§ USING THE INFORMATION:
1: Answer these questions from the thread on aquarium underlay matting:
(a) What size and price does Simon Cole give for the grip mat he prefers?
(b) How thick is the sheet of craft foam Regent found?
(c) What did Aqua sobriquet have between the polystyrene and the glass?
2: Extend the forum thread on aquarium underlay matting from the point where it stops, beginning with the post under its last header.

# Aquarium underlay matting



## Monkfish (6 Jun 2019)

Hi, 

Got planning permission from my wife to set my bigger tank up and have Q about underlay for it.

Many years ago we used to just have polystyrene that got really compressed over time.

Would this Matting be a good buy? I would be getting the 80cm x 35cm version

https://www.ebay.co.uk/itm/Aquarium...var=413753082829&_trksid=p2060353.m1438.l2649


----------



## Simon Cole (7 Jun 2019)

I prefer to use this:  https://www.homebase.co.uk/grip-mat-black_p373923 - 120cm x 45cm £2.50


----------



## Monkfish (7 Jun 2019)

Is that thick enough for a 120l tank?


----------



## alto (7 Jun 2019)

If you want something actually “supportive” look for anti-vibration pad (closed cell foam)

I use ADA garden mats - reasonably priced for what they are - but then there are frequent large trucks and occasional minor quakes


----------



## Monkfish (7 Jun 2019)

Thanks.  the ADA garden Mat looks very similar to the eBay one.


----------



## alto (7 Jun 2019)

eBay linked product looks to be an open cell foam but easy to confirm by asking 
- if seller has no idea that’s reason enough for me not to purchase


----------



## Monkfish (7 Jun 2019)

ah right ok thanks.  I'll ask


----------



## Aqua sobriquet (8 Jun 2019)

Everyone used Polystyrene when I first got a tank in the 1980’s. My tank was 36” long, 23” high and 20” front to back and I never had any problem with it and I had a heater mat between the Polystyrene and the glass. It doesn’t look good though so you need to hide it with some trim or tape. The thin black mats sold with the Nano’s work well and look better. As said I believe you need closed cell foam. Let us know what works for you in the end and where you obtained it.


----------



## Regent (9 Jun 2019)

If anyone is interested I've found this stuff:
https://www.poly-props.com/craft-foam/craftfoam
it's £10 for a 1mx2m 1cm thick sheet.
It is a closed cell eva craft foam (same as eva tiles), which I'm hoping will be ideal, I've been trying to cut polystyrene down all day and it just keeps breaking along the edges.
It comes in three densities and I'm not entirely sure which one is best?


----------



## Aqua sobriquet (9 Jun 2019)

Thanks for that Regent, they’ve got various sizes of that on the auction site.


----------



## alto (9 Jun 2019)

Aqua sobriquet said:


> My tank was 36” long, 23” high and 20” front to back and I never had any problem with it and I had a heater mat between the Polystyrene and the glass


Rim less tank?

It really depends on what you need that under tank mat to do


----------



## Aqua sobriquet (9 Jun 2019)

No, it had braces front and back. It was 10mm glass obviously. The matting is only there to take out any irregularities between the tank and the base, at least that’s what I was told.


----------



## Regent (9 Jun 2019)

I have ordered a sample pack of the foam which includes all the densities so will report back...


----------



## Tim Harrison (9 Jun 2019)

§ INFORMATION PROVIDED:
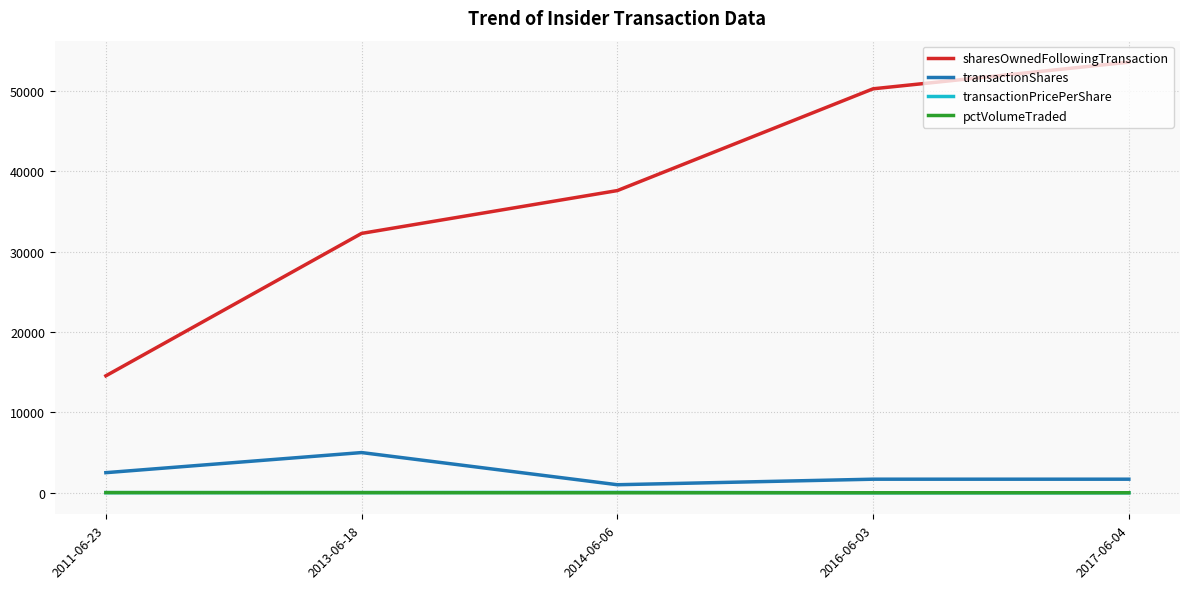

List the labels in order of sharesOwnedFollowingTransaction value, largest first.

2017-06-04, 2016-06-03, 2014-06-06, 2013-06-18, 2011-06-23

§ ANSWERS:
1:
(a) 120cm x 45cm, £2.50
(b) 1cm
(c) A heater mat

2:
I use this universal matting, it's pretty much identical to ADA Garden Mat but a fraction of the price


----------



## Aqua sobriquet (9 Jun 2019)

I’m going to use an under tank heater on my Nano and unfortunately there is a plastic moulding that covers the electrical connections where it joins the mat. On my old tank I just made a cutout in the underlay for it but these latest mats seem to have a thicker connector. I’m waiting till it arrives but I’ll likely need 10mm or 12mm mat to allow for this.


----------



## Regent (9 Jun 2019)

Tim Harrison said:


> I use this universal matting, it's pretty much identical to ADA Garden Mat but a fraction of the price


I was looking at this, but it doesn't seem to come wide enough for under a two-foot tank, otherwise looks good!


----------



## Monkfish (10 Jun 2019)

Tim Harrison said:


> I use this universal matting, it's pretty much identical to ADA Garden Mat but a fraction of the price



Just ordered one and it’s the correct size so no cutting needed. Thanks!


----------



## alto (10 Jun 2019)

Tim Harrison said:


> I use this universal matting, it's pretty much identical to ADA Garden Mat but a fraction of the price


Definitely a great price but I don’t see any claims of anti-vibration  and the mats seem thin 

I’ve just used the ADA mats (which come in a lot cheaper than the equestrian version ) without much thought (did look at an some alternatives but they compressed to a thin hard line with any pressure) 

Since this topic I looked at my 60P filled and the mat shows negligible compression - I haven’t trimmed the mat


----------



## alto (10 Jun 2019)

Aqua sobriquet said:


> these latest mats seem to have a thicker connector


Apparently due to changes in code


----------



## Kev_M (11 Jun 2019)

Regent said:


> I have ordered a sample pack of the foam which includes all the densities so will report back...



Please let us know your thoughts once you've received the sample. I've got a whole fishroom to deck out!


----------



## Regent (12 Jun 2019)

Kev_M said:


> Please let us know your thoughts once you've received the sample. I've got a whole fishroom to deck out!


Will do, i'll post my thoughts and some photos when the samples arrive..


----------



## Kev_M (14 Jun 2019)

I've actually had a sample pack delivered today but I'm still not sure which to choose!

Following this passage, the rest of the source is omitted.